1 - Marius et Vie quotidienne (04)Marius CORDIER


Caporal réserviste

21ème Compagnie d’aérostation

Toul

Demeurant 72 rue LAMARCK, à PARIS

Adresse des parents : J.CORDIER

220 Bd VOLTAIRE – PARIS

   

Genre : carnet de route d’un soldat aérostier, première guerre mondiale, mis en forme sans rien ajouter par respect, nous ne sommes pas en face de littérature mais du vécu en temps de guerre. Il se trouve que mon grand père n’était point sujet aux épanchements et que son écriture est brute. Si vous voulez savoir pourquoi, il faudra me le demander.  

Son livret militaire : Marius Louis Emile Cordier né le 27 mai 1886 à La Charité sur Loire, employé de commerce, fils de Jules Jean Cordier engagé volontaire dans le corps franc des Vosges en 1870 et de Camille Emilie Girault. Cheveux, sourcils, yeux : châtains. Front :ordinaire. Nez : moyen. Bouche : moyenne. Menton : rond. Visage : ovale. Taille 1,71 m. Démobilisé (caporal) « mis en route isolément sur Paris » le 26 mars 1919. Inscrit sur le Livre d’Or des Soldats de Verdun N° D 4298, sergent au 1er groupe d’aérostation 31ème compagnie d’aérostiers. Divorcé le 29 juillet 1918 à la requête et au profit de chacune des parties, l’une au front, l’autre, Georgette Louise Augustine Suard, retournée chez sa mère avec les meubles (pour cause de solitude intense). Décédé le 17 juillet 1954 en son domicile, 220 bd Voltaire, Paris 11è à l’âge de 68 ans d’un cancer du poumon.

En souvenir de Paul Girault, sous lieutenant au 139è régiment d’infanterie, tué au Bois des Corbeaux près Verdun le 10 mars 1916 dans sa 20ème année.
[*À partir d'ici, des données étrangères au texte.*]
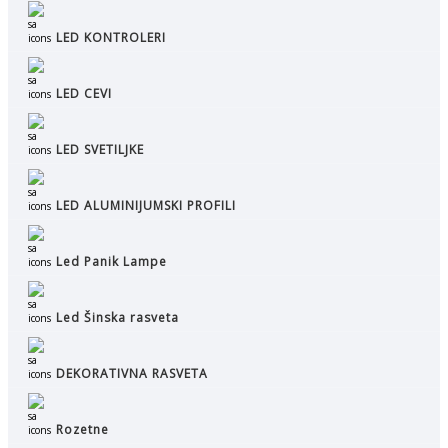
LED KONTROLERI
LED CEVI
LED SVETILJKE
LED ALUMINIJUMSKI PROFILI
Led Panik Lampe
Led Šinska rasveta
DEKORATIVNA RASVETA
Rozetne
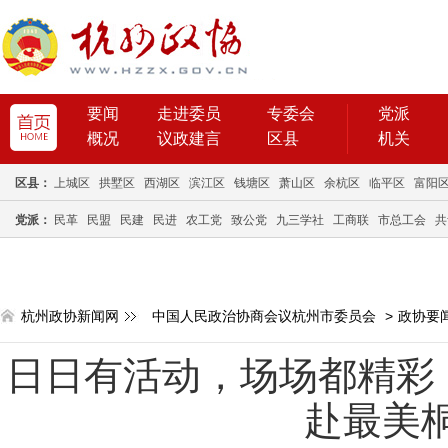
要闻
走进委员
专委会
党派
概况
议政建言
区县
机关
区县：
上城区
拱墅区
西湖区
滨江区
钱塘区
萧山区
余杭区
临平区
富阳
党派：
民革
民盟
民建
民进
农工党
致公党
九三学社
工商联
市总工会
共
杭州政协新闻网
中国人民政治协商会议杭州市委员会
>
政协要
日日有活动，场场都精彩
赴最美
Transcripteurs : Claude Cordier et Michel Roszewitch

T’as vu grand père ? J’ai fait mon possible pour rétablir ta juste rétribution dans cette guerre de dingues comme sont toutes les guerres, je te parle depuis le XXIème siècle qui a démarré sans fleur aux fusils par une saloperie du même type, innocentes victimes, patrimoine dévasté, humanité exsangue Nous y survivons car nous ne sommes plus sous les bombes, sauf attentat, mais ce mot toi connais pas. T’as vu grand père, je porte ton alliance, celle qui a scellé ma filiation avec toi ? Moi qui crois en la réincarnation et me veux fille de l’ourse. D’où que tu sois, ange, ou autre, tu me suis petite de quatre ans sautillant entre tes grands pas de celui qui a tout vu, tout vécu, tout assumé, tout su, si mon ange gardien existe, il a ton sourire.